I distinctly remember the feeling of extreme relief when I learned in third grade that even though I had diabetes, pickles were indeed a free food.
The ADA Diabetes Diet Exchange poster was tacked up right behind my seat at the dinner table & when I learned that my pickles were free food, I drew stars and exclamation points all around the word PICKLES.
Pickles (along with raw carrots, sweet peppers and cucumbers of course. (and sugar free JELLO, mustard and ketchup) didn’t need to be counted, measured or weighted - Pickles were mine for the taking and I took them!
AND AS soon as someone would say pickles I'd immediately say FREE FOOD! And even to this day, I still say that without even thinking!
Sometimes as a kid I'd eat so many pickles my stomach would hurt and my mom would put the kebash on my pickle intake for a while.

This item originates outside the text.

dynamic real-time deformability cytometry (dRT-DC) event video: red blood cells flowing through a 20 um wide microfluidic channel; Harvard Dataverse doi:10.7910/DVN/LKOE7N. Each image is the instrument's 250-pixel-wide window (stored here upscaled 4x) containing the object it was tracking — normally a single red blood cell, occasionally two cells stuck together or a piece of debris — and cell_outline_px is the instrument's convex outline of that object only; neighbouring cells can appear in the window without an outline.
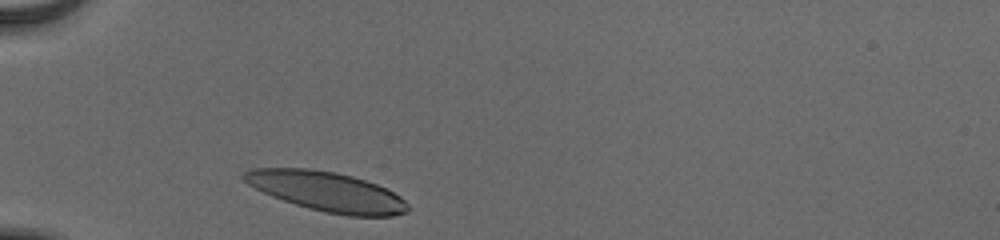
{"species": "human", "species_latin": "Homo sapiens", "temperature_condition": "cold", "stored_images_in_passage": 29, "camera_frame_rate_fps": 3000, "um_per_image_px": 0.085, "donor": {"sex": "male"}, "frame": {"image": 1, "passage_image": 1, "time_ms": 0.0, "image_size_px": [1000, 240], "cell_outline_px": [[408, 208], [404, 212], [392, 216], [348, 216], [324, 212], [308, 208], [272, 196], [248, 184], [240, 176], [244, 172], [252, 168], [308, 168], [336, 172], [352, 176], [376, 184], [400, 196], [408, 204]], "centroid_in_image_um": [27.75, 16.27], "position_along_channel_um": 57.2, "area_um2": 37.51}}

But kudos to my mom for understanding that pickles = some weird normalcy in my diabetes world. So we always had a jar of pickles or two in the fridge.
The summer before I entered 8th grade my parents and I took a trip to Canada to visit my Uncle Roy, my mother’s older brother. We ended up going to a BBQ at my uncle’s friends - I can’t remember their names, but I do remember that the wife made amazing baby to medium sized dill pickles from scratch and she sent me with a big jar filled with her homemade pickles. And that pickle filled jar made 13 hour car ride back to NJ - And all in one piece.
The following Christmas when we went back to my Uncle's to celebrate the holiday. And when we arrived there were 3 giant jars of homemade pickles with my name on them in the fridge, courtesy of the nice Canadian pickle lady.
Over the years my palate matured and I developed an affinity for little french cornichons and pickled hot peppers and onions - Even pickled spicy carrots - which I didn’t think I’d like, but I totally did.
10 years ago when I started gardening in earnest and began growing cucumbers (along with tomatoes, hot peppers and squash) I developed whole new respect for pickle manufacturers.
Pickles are cucumbers - everybody know that. And cucumbers grow so damn fast that in one day you can go from a baby dill sized cucumber/future pickle to a medium.
Yep ,the pick time window of opportunity for a particular pickle is limited and the art of pickles was more complex than it seemed - Sort of like diabetes - which is probably another subconscious reason I associate pickles with diabetes.
How about you - What's your deal with pickles? Do you like them? Do you hate them?
Do you associate them as being a free food when it comes to life with D?